Data —
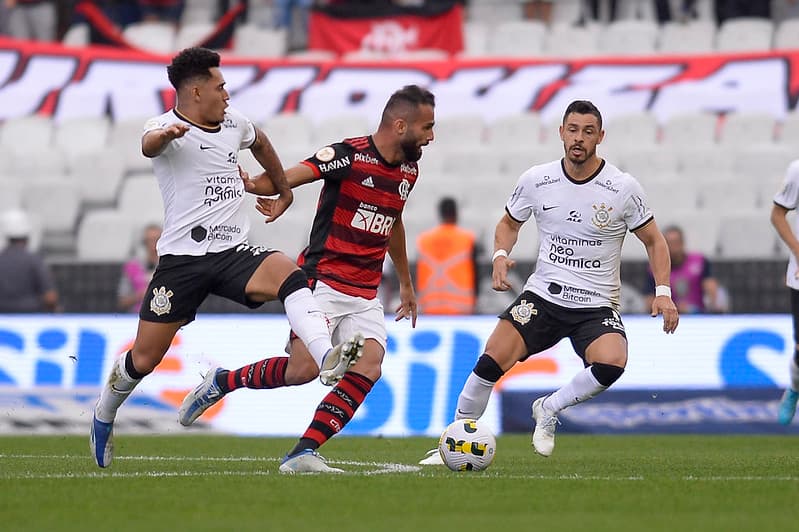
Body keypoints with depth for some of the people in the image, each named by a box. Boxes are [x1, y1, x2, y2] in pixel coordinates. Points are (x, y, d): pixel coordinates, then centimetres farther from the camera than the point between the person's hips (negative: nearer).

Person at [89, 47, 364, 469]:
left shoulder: (232, 122, 11)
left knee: (290, 275, -28)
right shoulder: (166, 127, -9)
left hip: (233, 255, 4)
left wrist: (284, 190, 40)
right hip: (182, 258, -4)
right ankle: (104, 416, 31)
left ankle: (327, 359, -45)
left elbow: (260, 143, 36)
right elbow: (148, 145, -35)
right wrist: (166, 134, -59)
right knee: (145, 358, 2)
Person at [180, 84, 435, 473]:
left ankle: (303, 453, -17)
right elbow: (289, 177, -23)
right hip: (323, 282, -7)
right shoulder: (350, 155, -12)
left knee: (368, 368, -15)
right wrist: (255, 184, -45)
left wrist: (406, 283, 37)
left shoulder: (409, 170, 12)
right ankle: (221, 382, 10)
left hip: (366, 295, 7)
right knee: (302, 370, -16)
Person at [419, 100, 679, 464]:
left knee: (612, 363, -30)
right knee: (492, 361, -18)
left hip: (597, 305, -1)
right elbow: (509, 223, 17)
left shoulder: (622, 188, -6)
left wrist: (663, 292, -6)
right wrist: (501, 256, -4)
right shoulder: (536, 180, -1)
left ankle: (548, 410, -3)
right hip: (542, 295, 1)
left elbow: (654, 241, 6)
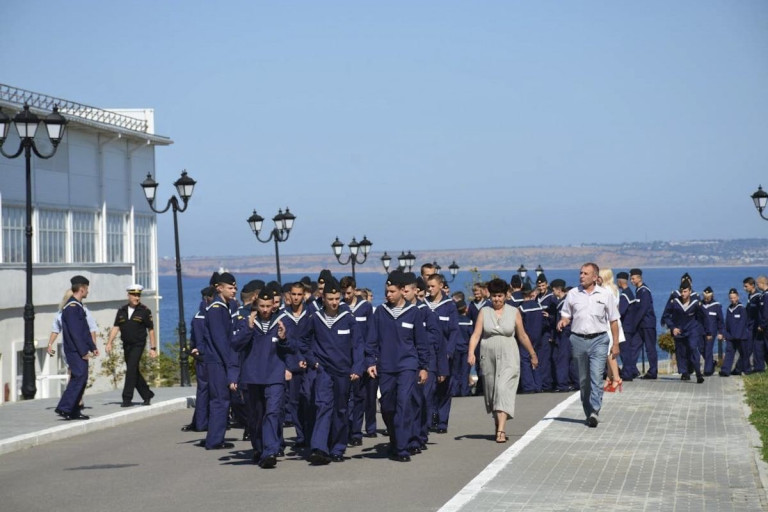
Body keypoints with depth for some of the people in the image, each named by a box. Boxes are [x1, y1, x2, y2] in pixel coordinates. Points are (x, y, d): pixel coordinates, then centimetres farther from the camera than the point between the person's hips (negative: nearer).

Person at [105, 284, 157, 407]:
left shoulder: (144, 311, -3)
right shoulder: (122, 310, 7)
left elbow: (151, 330, -1)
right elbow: (115, 327, 6)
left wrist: (153, 348, -4)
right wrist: (109, 343, -4)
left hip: (138, 345, -5)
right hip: (126, 345, 5)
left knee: (131, 369, -15)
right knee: (134, 372, 10)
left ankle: (127, 398, -12)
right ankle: (147, 394, 25)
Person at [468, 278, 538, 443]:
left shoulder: (514, 312, 2)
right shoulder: (484, 312, 4)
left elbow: (522, 336, 11)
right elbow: (476, 334, -3)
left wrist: (533, 355, 16)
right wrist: (471, 352, -18)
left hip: (508, 357, -2)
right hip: (488, 357, 2)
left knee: (504, 389, -15)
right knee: (492, 392, 10)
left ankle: (501, 430, -21)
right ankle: (499, 424, 28)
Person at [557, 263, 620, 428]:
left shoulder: (606, 295, 3)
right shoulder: (573, 294, 7)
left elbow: (613, 321, 7)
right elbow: (566, 315, 14)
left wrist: (615, 343, 3)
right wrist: (563, 321, -11)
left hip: (599, 340, -2)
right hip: (578, 340, 2)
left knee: (596, 377, -15)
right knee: (583, 379, 8)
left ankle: (594, 411, -18)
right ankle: (589, 413, 17)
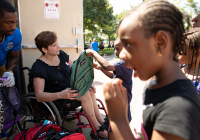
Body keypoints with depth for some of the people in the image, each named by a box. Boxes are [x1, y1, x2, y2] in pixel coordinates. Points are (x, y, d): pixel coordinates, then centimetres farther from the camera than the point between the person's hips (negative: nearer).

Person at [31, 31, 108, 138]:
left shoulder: (61, 54, -1)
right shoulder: (38, 67, -21)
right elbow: (39, 96, -25)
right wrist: (60, 95, -39)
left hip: (69, 88, 7)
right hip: (55, 98, -7)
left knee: (90, 91, -15)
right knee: (85, 94, -24)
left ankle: (101, 121, -4)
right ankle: (98, 128, -8)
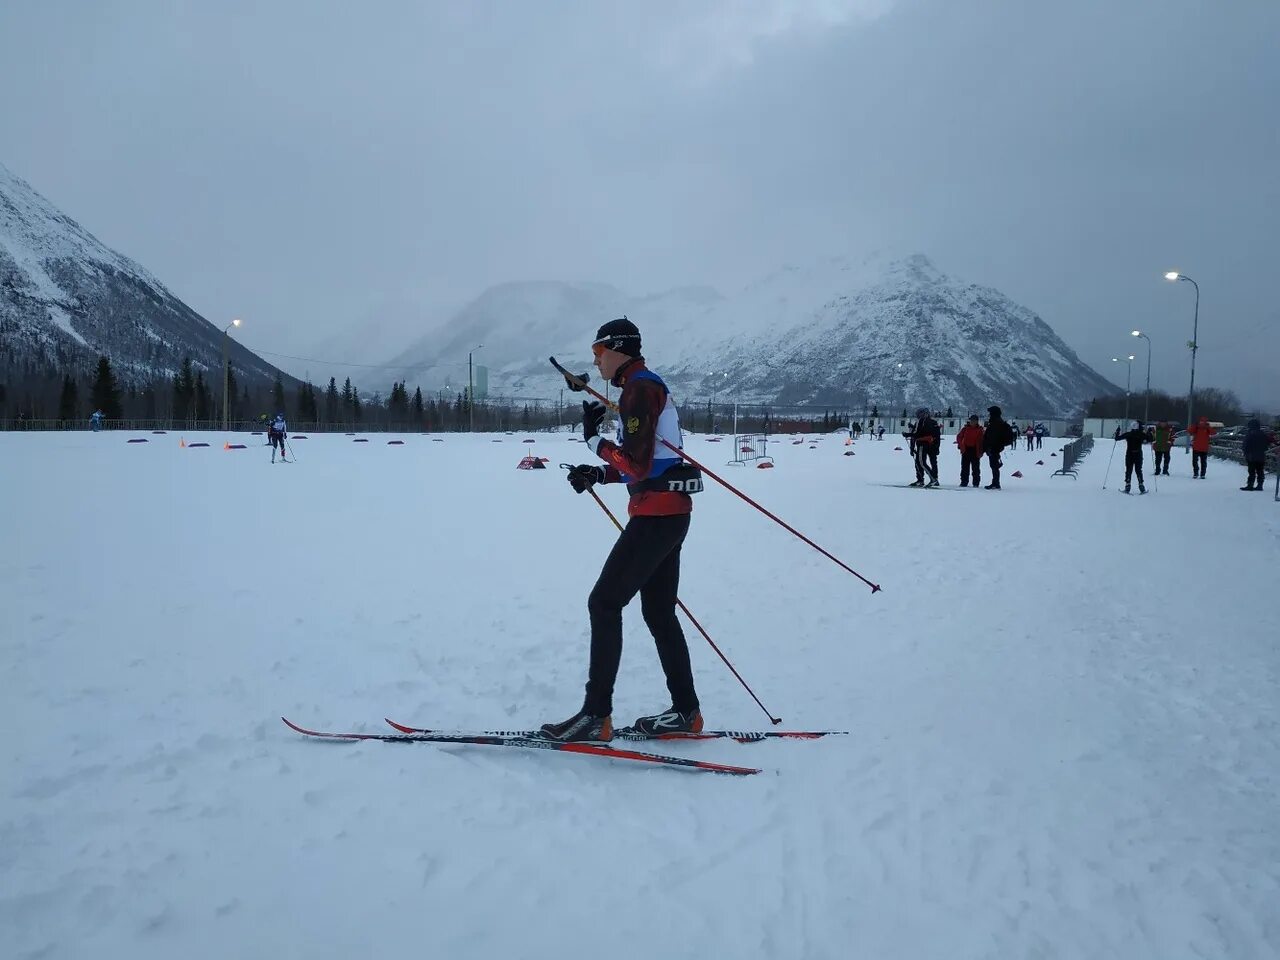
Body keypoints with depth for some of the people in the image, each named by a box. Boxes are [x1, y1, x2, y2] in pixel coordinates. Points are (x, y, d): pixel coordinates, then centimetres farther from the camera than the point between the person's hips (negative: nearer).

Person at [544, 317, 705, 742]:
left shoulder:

Instructions to follow — Rewrite all of the rows above with every instance of "centimetres" changed to "centimeters" and nothing else altered. Omit the pictures from your answer.

Exercise answer —
Body keypoints with depth for some of the people in the image, each named by a box. Boxes are [x1, y1, x2, y2] in pixel coordinates. Points are (x, y, d): pixel coordinates, then centimeters farther from the camera than the point between the person's hips (negative: nearer).

Person at [89, 47, 364, 469]:
left shoulder: (232, 122, 11)
left knee: (290, 275, -28)
right shoulder: (166, 127, -9)
left hip: (233, 255, 4)
left wrist: (284, 190, 40)
right hip: (182, 258, -4)
right ankle: (104, 416, 31)
left ankle: (327, 359, -45)
left elbow: (260, 143, 36)
right elbow: (148, 145, -35)
right wrist: (166, 134, -59)
right knee: (145, 358, 2)
Person at [180, 84, 435, 473]:
left ankle: (303, 453, -17)
right elbow: (289, 177, -23)
right hip: (323, 282, -7)
right shoulder: (350, 155, -12)
left knee: (368, 368, -15)
right wrist: (255, 184, -45)
left wrist: (406, 283, 37)
left shoulder: (409, 170, 12)
right ankle: (221, 382, 10)
left hip: (366, 295, 7)
right knee: (302, 370, -16)
Person at [419, 100, 679, 464]:
left knee: (612, 363, -30)
right knee: (492, 361, -18)
left hip: (597, 305, -1)
right elbow: (509, 223, 17)
left shoulder: (622, 188, -6)
left wrist: (663, 292, -6)
right wrist: (501, 256, -4)
right shoulder: (536, 180, -1)
left ankle: (548, 410, -3)
right hip: (542, 295, 1)
left elbow: (654, 241, 6)
Body keypoints with depth for some of the people in the image, each named by a box. Boxes are [x1, y1, x2, y2] in pixel coordinates. Points are (x, y, d): pixel coordinates, then centimeters farther from the camera than the point between the person's hips (negative: nearer).

Person at [105, 284, 157, 407]:
left shoulder: (144, 311, -3)
right shoulder: (122, 310, 7)
left elbow: (151, 330, -1)
right elbow: (115, 327, 6)
left wrist: (153, 348, -4)
right wrist: (109, 343, -4)
left hip: (138, 345, -5)
right hip: (126, 345, 5)
left knee: (131, 369, -15)
right knee: (134, 372, 10)
left ankle: (127, 398, -12)
right ankle: (147, 394, 25)
Person at [468, 278, 538, 443]:
left shoulder: (514, 312, 2)
right shoulder: (484, 312, 4)
left elbow: (522, 336, 11)
right elbow: (476, 334, -3)
left wrist: (533, 355, 16)
right wrist: (471, 352, -18)
left hip: (508, 357, -2)
right hip: (488, 357, 2)
left knee: (504, 389, -15)
right knee: (492, 392, 10)
left ankle: (501, 430, -21)
right ankle: (499, 424, 28)
Person at [557, 263, 620, 428]:
left shoulder: (606, 295, 3)
right shoulder: (573, 294, 7)
left elbow: (613, 321, 7)
right elbow: (566, 315, 14)
left wrist: (615, 343, 3)
right wrist: (563, 321, -11)
left hip: (599, 340, -2)
right hip: (578, 340, 2)
left knee: (596, 377, -15)
right knee: (583, 379, 8)
left ankle: (594, 411, -18)
right ankle: (589, 413, 17)
Body keypoints with depth for some of the people in the image, each named by a box. Boxes are [x1, y1, x2, y2] in pixel coordinates. Points are (x, y, d): pixel coordinates, then centimeters farther from the camera than the point between the person's hips (negative: nearer).

Person at [31, 31, 108, 138]:
left shoulder: (61, 54, -1)
right shoulder: (38, 67, -21)
right elbow: (39, 96, -25)
right wrist: (60, 95, -39)
left hip: (69, 88, 7)
right hip: (55, 98, -7)
left knee: (90, 91, -15)
right knee: (85, 94, -24)
left ankle: (101, 121, -4)
right ankle: (98, 128, -8)
Body keypoints with depth for some of the people in the image, each named by a box. Boxes are [x1, y1, x2, y2] in pixel coordinates. Points are (x, y, d): pixel coordinates, then centimeters farther from the camera than the point between the person's hips (negative: nearer).

Person at [544, 317, 705, 742]:
left shoulder:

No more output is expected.